In their Health Affairs piece, the researchers speculated that hospitalization rates may not return to pre-pandemic levels for quite some time — not due to patients’ COVID-19 concerns, but rather due to the growing confidence physicians and hospitalists have in home-based care.
“It is too early to determine the extent to which hospitalizations will return to baseline levels,” researchers noted. “A new, lower norm is conceivable if clinicians become more comfortable with alternatives to inpatient admission, including home-based care with remote monitoring.”
The fact that hospital admissions haven’t quite rebounded could also signal good things to come for home health providers because their volumes have recovered compared to pre-pandemic levels. Take Encompass Health (NYSE: EHC), for instance.
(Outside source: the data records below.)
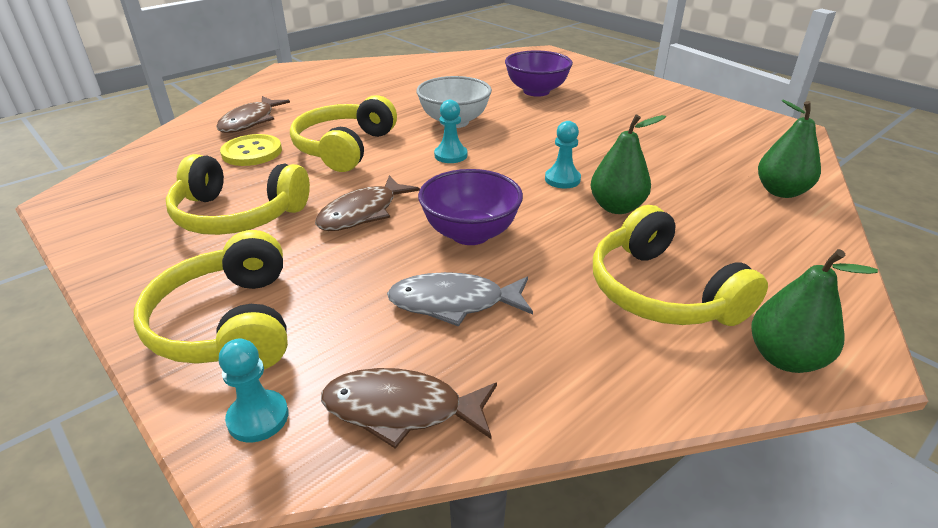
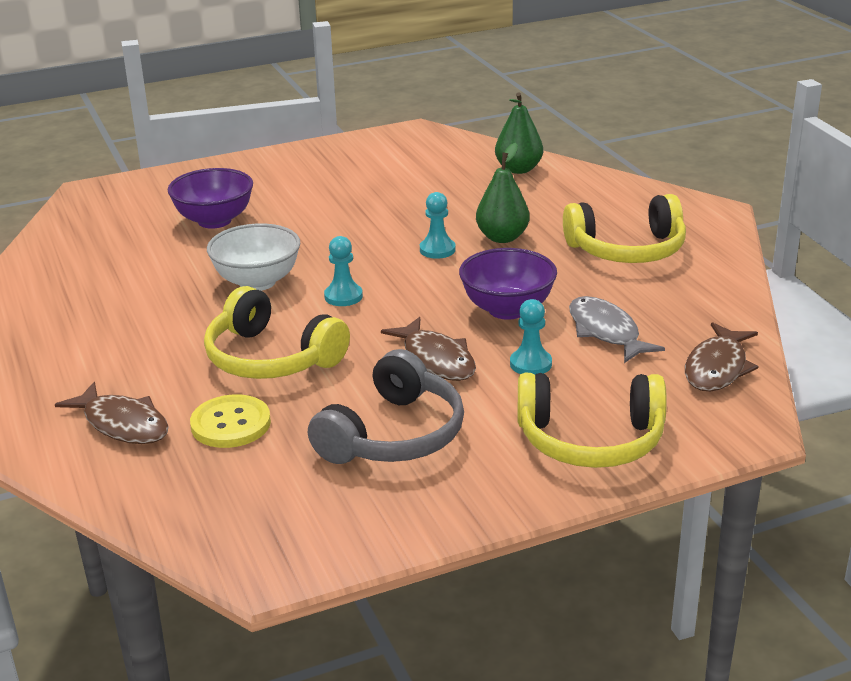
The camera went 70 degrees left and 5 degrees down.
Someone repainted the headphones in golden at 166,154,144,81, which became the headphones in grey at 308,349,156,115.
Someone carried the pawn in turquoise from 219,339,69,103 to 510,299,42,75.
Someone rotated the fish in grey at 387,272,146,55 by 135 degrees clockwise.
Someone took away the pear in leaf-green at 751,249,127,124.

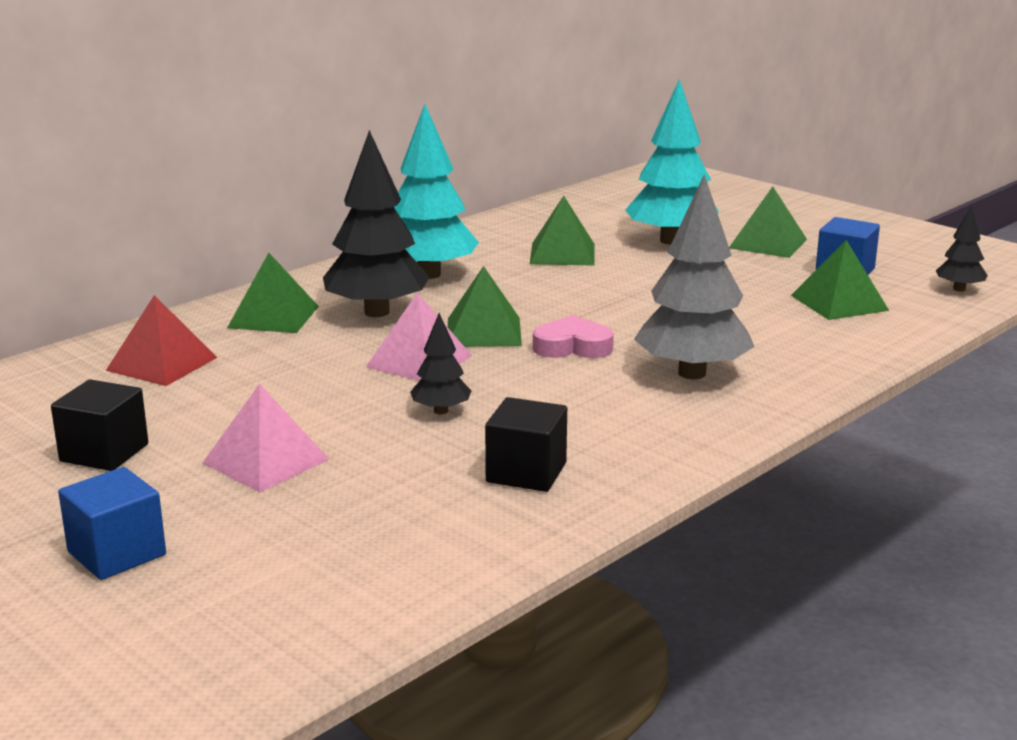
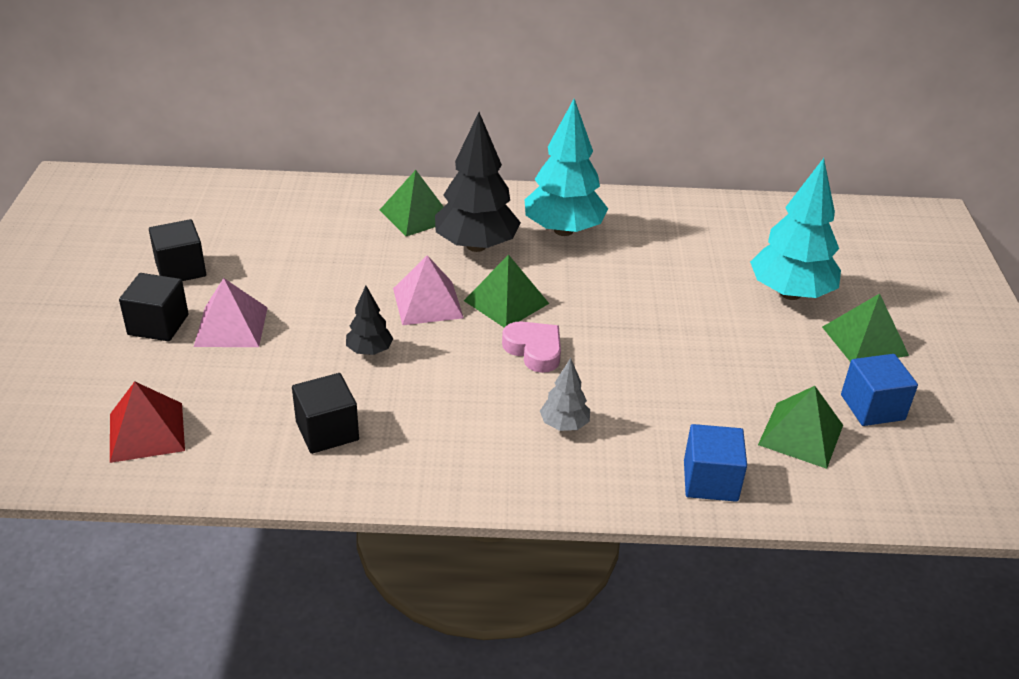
The camera went 45 degrees right and 15 degrees up.
Someone carried the block in cobalt from 58,467,108,113 to 684,424,63,78.
Someone carried the pyramid in red from 106,295,111,91 to 110,382,75,81.
Someone took away the pyramid in leaf-green at 530,196,65,70.
Someone scaled the tree in grey at 634,174,121,205 by 0.49.
Someone took away the tree in black at 936,206,52,86.
Someone put down the block in black at 119,273,70,68.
With more than 320 combined locations, Encompass Health is the fourth-largest provider of Medicare-certified home health services and a top-11 provider of hospice services.
For the week of April 12, Encompass Health’s home health operations saw less than 4,100 total episode starts — a substantial dip for the home health giant.
“If you look at what happened to just hospitals’ census during those first few weeks of the pandemic, … we weren’t just having the decline in elective procedures,” April Anthony, who leads Encompass Health’s home health and hospice segment as its CEO, previously told Home Health Care News. “As we well know now, people were seeing fewer heart attacks. We were seeing fewer strokes — just everything across the board was suppressed there for a time. People were scared to seek care, even when it was a very legitimately needed situation.”
By August, though, its volumes were actually higher than pre-coronavirus levels, with more than 5,300 total episode starts for the week of Aug. 16. That came despite hospital admissions still being down overall, as highlighted by the Health Affairs study.